Unlike single stars, the masses of paired stars can be precisely calculated based on their movements. With knowledge of the stars' masses, the researchers could calculate their true luminosities. The difference between true luminosity and observed luminosity gives the distance between the stars and Earth. The team's results suggested that the stars were about 3 million light-years from Earth, or about half-a-million light-years farther than would be expected using the commonly accepted Hubble constant value.
posted by Damien_III
WOW! I never realized how big the universe really is . . it seems like warp will be to slow lol.
Originally posted by Toasty
Just a quick question, if they can't see it, how do they know its so big? Maths I guess.
posted by WestPoint23
“ . . if there is more universe than we can actually see then wouldn’t that mean that the universe has to be a LOT older than 13 or 15 billion years old? Can some explain where this "missing" universe is at? [Edited by Don W]
Originally posted by RetinoidReceptor
I have always thought that the Universe was never ending and it never had a starting point. It was just always there, and the space of the Universe is just on and pon and will never ever end.

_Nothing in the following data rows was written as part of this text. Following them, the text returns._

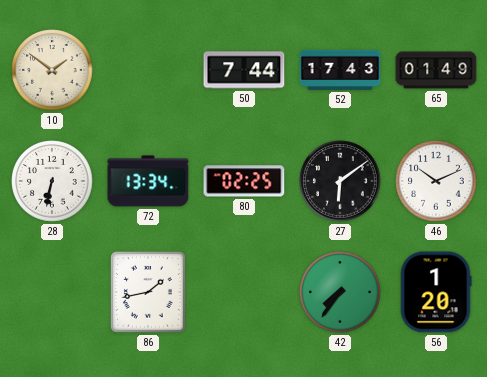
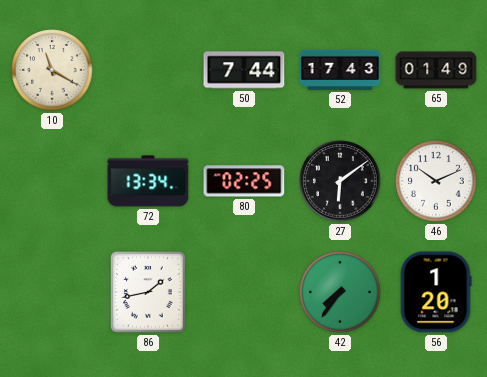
10: 1:51 -> 11:20
28: 6:32 -> none
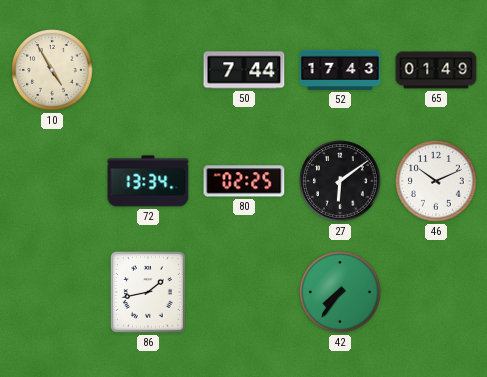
10: 11:20 -> 4:55
56: 1:20 -> none
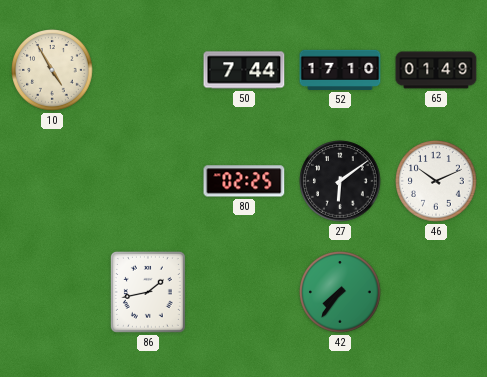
52: 17:43 -> 17:10
72: 13:34 -> none
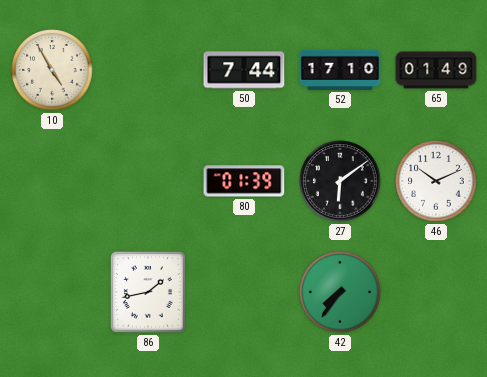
80: 02:25 -> 01:39
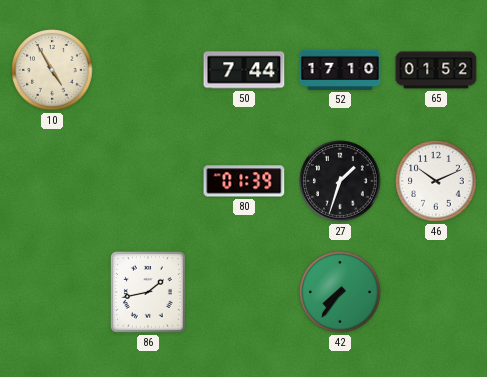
65: 01:49 -> 01:52
27: 6:09 -> 1:33
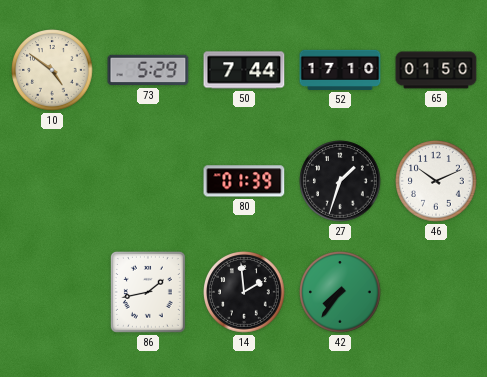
10: 4:55 -> 4:51
73: none -> 5:29
65: 01:52 -> 01:50
14: none -> 1:59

Originally posted by mikesingh
How can such a mindboggling 'infinite' universe come into existance from a small, so-called singularity? From a 'point' that exploded with a big bang?
Originally posted by mikesingh
I believe in the 'Steady State' theory - that the universe was always there. It's expanding because of gravitational pressure and once this becomes weak due to the distances involved, it starts contracting again. Like the universe was breathing.
Darn, I wish I knew how the devil the universe started in the first place!